Booths full of vintage clothes, vendors from across the region and crowds of people searching for the perfect new-old item will gather this weekend at the Lake County Fairgrounds in Grayslake.
The 20th Illinois Vintage Fest features around 180 vendors of clothing, home goods, collectibles and artisan work. The free event will take place from 11 a.m. to 6 p.m. Saturday and Sunday, June 1-2.
“There’s gonna be a little bit of everything,” said Shayne Kelly, who owns and operates vintage stores in Joliet and Evanston and runs the Illinois Vintage Fest. “It’s not to be missed, especially because it’s the first one of the summer.”
The first Illinois Vintage Fest was held in October 2020 at a barn in New Lenox, with 40 vendors selling mostly T-shirts. Since then, the event has taken place several times a year, growing in the range of items sold and attendees.
“We’ve had people come (from) out of state, we’ve had international buyers fly in,” Kelly said. “Nothing is really off the table.”
According to Kelly, the majority of vendors come from the Midwest, but sellers from Florida, Texas and Colorado also have set up shop at past events.
David Hill, owner of the recently opened Elgin Vintage in downtown Elgin, has been selling at the Illinois Vintage Fest since 2021, before he had a permanent storefront. The event in Grayslake will be Hill’s first time running a “mega-booth” with twice as many vintage items as usual.
“They’ve helped so many businesses get started, especially mine,” Hill said. “It’s just a great opportunity to make connections in the area, to obviously make money selling clothes, and to just find an audience that you might not have already.”
This weekend’s event will be the third hosted at the Lake County Fairgrounds in Grayslake.
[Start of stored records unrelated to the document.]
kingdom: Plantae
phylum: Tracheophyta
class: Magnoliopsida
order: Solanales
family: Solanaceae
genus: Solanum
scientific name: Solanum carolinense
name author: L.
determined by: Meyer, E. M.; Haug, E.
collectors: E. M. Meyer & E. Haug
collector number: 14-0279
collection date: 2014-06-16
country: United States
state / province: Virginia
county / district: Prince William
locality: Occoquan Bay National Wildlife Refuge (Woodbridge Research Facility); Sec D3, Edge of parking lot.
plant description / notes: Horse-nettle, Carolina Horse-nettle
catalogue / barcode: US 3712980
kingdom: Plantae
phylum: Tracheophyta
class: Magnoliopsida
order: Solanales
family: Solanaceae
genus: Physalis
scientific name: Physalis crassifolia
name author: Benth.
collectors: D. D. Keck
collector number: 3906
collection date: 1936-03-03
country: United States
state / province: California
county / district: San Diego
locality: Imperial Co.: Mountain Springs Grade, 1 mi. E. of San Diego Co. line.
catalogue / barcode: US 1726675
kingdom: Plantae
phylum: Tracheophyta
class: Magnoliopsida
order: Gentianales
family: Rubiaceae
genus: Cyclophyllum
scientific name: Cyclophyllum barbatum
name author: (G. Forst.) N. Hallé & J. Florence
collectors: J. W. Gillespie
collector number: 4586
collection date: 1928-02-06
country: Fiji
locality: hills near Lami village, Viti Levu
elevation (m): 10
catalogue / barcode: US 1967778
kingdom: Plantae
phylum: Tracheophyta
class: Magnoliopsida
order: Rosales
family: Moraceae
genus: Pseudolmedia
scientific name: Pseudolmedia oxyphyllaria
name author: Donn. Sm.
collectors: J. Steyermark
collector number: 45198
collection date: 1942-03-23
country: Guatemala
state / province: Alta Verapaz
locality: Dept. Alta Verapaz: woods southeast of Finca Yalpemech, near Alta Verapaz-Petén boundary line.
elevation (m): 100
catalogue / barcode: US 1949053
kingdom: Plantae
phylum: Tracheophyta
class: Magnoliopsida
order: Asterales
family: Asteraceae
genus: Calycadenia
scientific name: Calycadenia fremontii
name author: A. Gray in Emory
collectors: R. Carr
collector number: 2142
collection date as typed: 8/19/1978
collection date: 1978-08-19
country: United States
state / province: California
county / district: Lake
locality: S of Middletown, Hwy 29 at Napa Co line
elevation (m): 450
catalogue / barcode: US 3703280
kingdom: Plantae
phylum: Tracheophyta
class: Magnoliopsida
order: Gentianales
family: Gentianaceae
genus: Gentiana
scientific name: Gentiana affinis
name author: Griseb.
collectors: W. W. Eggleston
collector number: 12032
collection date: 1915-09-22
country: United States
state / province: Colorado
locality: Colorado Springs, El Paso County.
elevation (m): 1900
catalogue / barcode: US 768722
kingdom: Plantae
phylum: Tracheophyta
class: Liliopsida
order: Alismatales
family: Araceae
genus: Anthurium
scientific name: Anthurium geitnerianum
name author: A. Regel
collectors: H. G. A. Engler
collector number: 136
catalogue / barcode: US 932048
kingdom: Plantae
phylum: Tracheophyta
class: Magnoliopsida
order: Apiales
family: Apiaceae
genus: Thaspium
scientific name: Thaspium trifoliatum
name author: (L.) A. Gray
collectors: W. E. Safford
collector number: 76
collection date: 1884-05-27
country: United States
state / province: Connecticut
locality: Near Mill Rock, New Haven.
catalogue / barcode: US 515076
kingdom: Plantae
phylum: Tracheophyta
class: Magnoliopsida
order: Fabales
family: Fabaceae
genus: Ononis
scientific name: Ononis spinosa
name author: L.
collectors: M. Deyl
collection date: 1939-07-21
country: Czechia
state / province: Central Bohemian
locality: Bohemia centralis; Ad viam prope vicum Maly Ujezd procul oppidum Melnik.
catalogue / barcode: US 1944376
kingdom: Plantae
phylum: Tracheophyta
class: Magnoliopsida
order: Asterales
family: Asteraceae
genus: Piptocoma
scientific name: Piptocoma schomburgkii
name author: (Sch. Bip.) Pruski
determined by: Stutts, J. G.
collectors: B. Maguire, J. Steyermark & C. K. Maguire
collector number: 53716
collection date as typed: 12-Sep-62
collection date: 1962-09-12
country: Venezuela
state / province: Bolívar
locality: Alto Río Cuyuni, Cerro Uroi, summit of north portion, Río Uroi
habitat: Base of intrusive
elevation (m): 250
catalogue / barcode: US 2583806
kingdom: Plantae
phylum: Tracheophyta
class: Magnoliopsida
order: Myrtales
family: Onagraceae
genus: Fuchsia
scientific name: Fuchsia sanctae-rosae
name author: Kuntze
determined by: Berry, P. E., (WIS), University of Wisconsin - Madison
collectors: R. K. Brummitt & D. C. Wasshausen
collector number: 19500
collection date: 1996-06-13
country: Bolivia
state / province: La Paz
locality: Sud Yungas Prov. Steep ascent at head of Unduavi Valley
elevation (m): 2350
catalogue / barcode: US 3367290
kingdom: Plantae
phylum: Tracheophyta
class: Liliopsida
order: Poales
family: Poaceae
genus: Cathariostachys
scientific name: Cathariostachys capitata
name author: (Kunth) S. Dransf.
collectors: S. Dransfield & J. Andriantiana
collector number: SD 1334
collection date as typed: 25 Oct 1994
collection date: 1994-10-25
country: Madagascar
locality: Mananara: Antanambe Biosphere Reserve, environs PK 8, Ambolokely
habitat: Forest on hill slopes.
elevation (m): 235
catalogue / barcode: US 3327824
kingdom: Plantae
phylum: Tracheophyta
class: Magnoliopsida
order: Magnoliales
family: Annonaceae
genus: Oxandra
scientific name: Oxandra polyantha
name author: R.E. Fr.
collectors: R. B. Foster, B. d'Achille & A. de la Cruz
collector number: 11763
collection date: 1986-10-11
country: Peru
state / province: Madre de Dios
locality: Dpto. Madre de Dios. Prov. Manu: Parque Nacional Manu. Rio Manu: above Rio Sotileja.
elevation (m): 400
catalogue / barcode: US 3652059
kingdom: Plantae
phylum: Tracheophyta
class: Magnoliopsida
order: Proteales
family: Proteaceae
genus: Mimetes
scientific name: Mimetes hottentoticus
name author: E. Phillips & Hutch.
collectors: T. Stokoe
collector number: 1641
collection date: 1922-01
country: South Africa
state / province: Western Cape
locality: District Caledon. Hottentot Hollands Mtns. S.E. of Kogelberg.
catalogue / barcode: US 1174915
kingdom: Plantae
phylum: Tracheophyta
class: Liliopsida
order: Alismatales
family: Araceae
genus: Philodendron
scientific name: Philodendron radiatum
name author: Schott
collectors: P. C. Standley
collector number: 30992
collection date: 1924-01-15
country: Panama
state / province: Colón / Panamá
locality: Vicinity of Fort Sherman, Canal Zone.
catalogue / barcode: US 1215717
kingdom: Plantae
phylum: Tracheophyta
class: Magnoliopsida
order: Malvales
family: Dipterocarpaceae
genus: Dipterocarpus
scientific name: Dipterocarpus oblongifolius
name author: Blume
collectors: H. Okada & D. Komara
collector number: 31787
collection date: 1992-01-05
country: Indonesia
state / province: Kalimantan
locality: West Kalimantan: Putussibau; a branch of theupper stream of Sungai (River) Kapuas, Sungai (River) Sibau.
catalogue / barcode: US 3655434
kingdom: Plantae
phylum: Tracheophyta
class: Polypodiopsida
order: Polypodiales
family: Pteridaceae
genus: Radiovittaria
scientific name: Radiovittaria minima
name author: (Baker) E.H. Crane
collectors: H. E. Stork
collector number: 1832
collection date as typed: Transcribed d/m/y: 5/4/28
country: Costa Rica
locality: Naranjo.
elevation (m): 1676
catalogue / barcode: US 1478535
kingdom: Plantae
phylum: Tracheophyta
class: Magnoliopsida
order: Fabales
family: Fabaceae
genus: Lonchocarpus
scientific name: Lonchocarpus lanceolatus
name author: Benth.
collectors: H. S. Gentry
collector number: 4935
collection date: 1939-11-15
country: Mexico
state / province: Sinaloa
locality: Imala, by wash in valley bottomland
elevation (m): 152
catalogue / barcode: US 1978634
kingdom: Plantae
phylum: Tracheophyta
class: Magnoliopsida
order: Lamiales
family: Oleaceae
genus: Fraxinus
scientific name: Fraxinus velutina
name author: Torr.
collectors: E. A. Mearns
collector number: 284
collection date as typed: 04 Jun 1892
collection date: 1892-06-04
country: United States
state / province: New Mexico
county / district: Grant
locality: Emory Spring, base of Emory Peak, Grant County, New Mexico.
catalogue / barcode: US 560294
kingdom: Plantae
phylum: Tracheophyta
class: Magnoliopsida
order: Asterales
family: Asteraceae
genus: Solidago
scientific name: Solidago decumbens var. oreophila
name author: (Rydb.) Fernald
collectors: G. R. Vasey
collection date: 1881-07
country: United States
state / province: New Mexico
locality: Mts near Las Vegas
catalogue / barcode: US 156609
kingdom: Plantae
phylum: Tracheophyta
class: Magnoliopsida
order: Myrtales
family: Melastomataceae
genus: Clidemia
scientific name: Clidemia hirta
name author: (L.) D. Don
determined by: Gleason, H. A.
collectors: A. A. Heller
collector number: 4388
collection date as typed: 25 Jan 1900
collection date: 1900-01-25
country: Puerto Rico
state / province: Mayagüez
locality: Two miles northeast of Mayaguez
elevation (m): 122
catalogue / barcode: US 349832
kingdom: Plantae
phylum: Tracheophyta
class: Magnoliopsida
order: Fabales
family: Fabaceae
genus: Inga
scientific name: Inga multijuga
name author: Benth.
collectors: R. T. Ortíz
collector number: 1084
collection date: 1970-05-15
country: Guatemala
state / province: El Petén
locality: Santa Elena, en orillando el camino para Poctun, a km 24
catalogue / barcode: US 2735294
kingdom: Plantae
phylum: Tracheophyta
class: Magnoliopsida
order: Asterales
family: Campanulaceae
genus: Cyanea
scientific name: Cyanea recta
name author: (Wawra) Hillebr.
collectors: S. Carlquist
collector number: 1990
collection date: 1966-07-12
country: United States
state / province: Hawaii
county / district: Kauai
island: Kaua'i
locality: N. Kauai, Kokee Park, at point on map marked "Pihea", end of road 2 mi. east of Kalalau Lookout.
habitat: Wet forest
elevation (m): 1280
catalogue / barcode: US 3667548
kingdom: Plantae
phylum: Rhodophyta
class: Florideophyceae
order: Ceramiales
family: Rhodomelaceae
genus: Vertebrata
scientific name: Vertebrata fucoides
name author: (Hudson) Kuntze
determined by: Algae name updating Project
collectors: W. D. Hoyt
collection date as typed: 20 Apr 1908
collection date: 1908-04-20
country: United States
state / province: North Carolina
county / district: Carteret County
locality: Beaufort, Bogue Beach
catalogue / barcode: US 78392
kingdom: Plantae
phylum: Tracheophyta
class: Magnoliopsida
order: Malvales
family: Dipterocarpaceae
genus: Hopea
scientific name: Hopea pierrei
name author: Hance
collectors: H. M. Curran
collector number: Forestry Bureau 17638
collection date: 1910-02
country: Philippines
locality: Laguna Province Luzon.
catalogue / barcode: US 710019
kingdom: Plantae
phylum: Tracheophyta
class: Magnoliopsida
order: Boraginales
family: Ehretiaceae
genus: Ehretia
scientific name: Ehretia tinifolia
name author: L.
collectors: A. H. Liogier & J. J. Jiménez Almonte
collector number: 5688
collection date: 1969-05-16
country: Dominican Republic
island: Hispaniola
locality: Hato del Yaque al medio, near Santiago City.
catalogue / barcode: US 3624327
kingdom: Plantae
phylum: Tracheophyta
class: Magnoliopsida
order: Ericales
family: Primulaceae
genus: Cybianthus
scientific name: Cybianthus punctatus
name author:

The Lake County Fair Association and the DuPage County Fair Association — which runs the DuPage County Fairgrounds in Wheaton, another popular location for the Illinois Vintage Fest — are nonprofit organizations.
Kelly called the associations “amazing people to work with” and said that money paid to rent the fairgrounds goes back into the community.
Illinois Vintage Fest also has held smaller events and vintage pop-ups, often working with breweries and with record stores that Kelly said align with the goal of reselling old things and not buying new.
“It’s really important to work with people that we have a common goal with,” Kelly said. “It’s fun to work with people that we love and respect, and they show it back to us.”
Beyond this weekend’s event, there are three more big dates locked in for the year — two in Wheaton and another one in Grayslake. A smaller event in Hoffman Estates also is on the docket for the end of June, as well as one in central Illinois in September.
Kelly said he also is hoping to hold future events in southern Illinois.
“It’s really cool to just put everybody in a room, put aside the differences for a day,” Kelly said. “You may not like the person next to you, but hey, we’re all here, having a grand old time, selling junk.”